As for the side effects, lower abdominal pain is sometimes the language that's used to refer to cramps, but if you're concerned or want clarification on that, you can call the pharmacist you got it from or the phone number in the information pamphlet that came with it.

It sounds like a new form of birth control might be a good choice, and the NuvaRing and IUD are both really excellent options for folks who want to avoid the need to take a pill every day. With the ring, it's unlikely for it to slip out, and if it did you'd notice: the nice thing about it is that you can just pop it back in, and as long as it's been out less than three hours total then your level of protection from pregnancy is the same.
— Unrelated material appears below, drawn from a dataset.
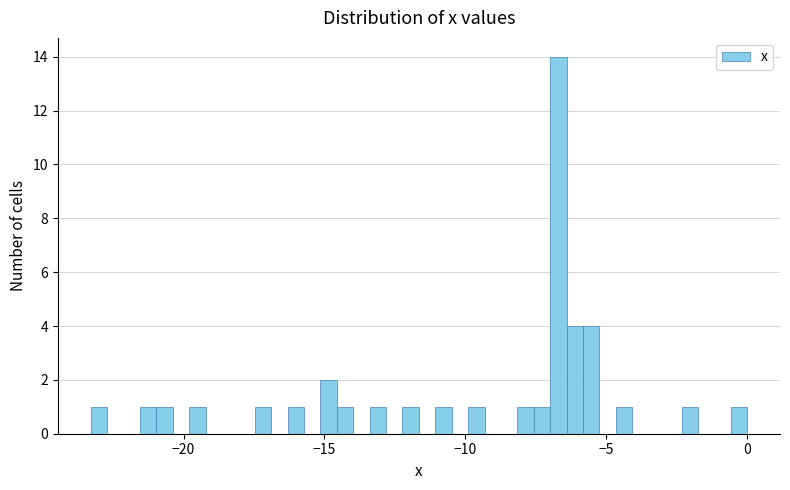

Read against the x-axis, roughly where is the centre of the tallest bar?

-6.5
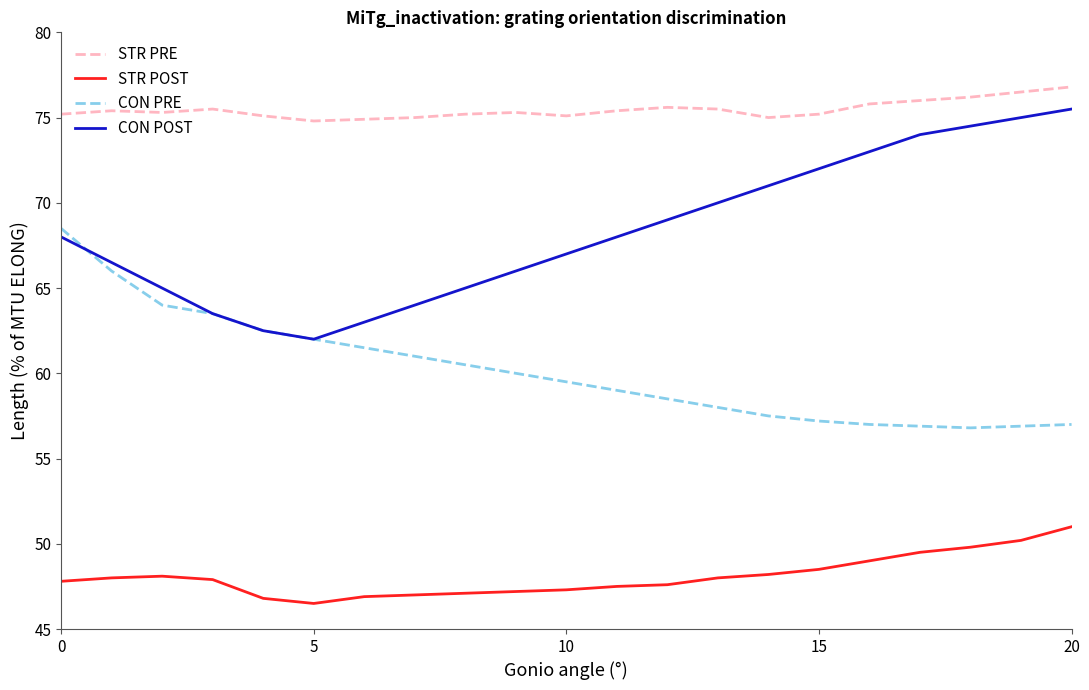

List the series in order of their overall mean, lowest first.

STR POST, CON PRE, CON POST, STR PRE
The copper IUD (Paragard) does often increase cramping and cause some heavier periods for folks, although some people find that settles down after six months or so. It doesn't have the benefit of making periods predictable, either, because it isn't hormonal. There are hormonal IUDs like Mirena that are just as effective as the Paragard, though, that don't have the side effect of heavier periods. Any IUD comes with a slight risk of being expelled (slipping out) and yes, that chance is slightly higher for people who haven't been pregnant, but it's a very slight difference. Getting an IUD when you haven't been pregnant can also make the insertion process a bit more uncomfortable, and having it in not as comfortable in the long term, although it really varies from person to person, and there are now a few smaller IUDs available that are supposed to help with that. If you haven't already, you might want to take a look at our page on Intrauterine Devices (IUD, IUC or IUS) to see if one might be a good fit for you.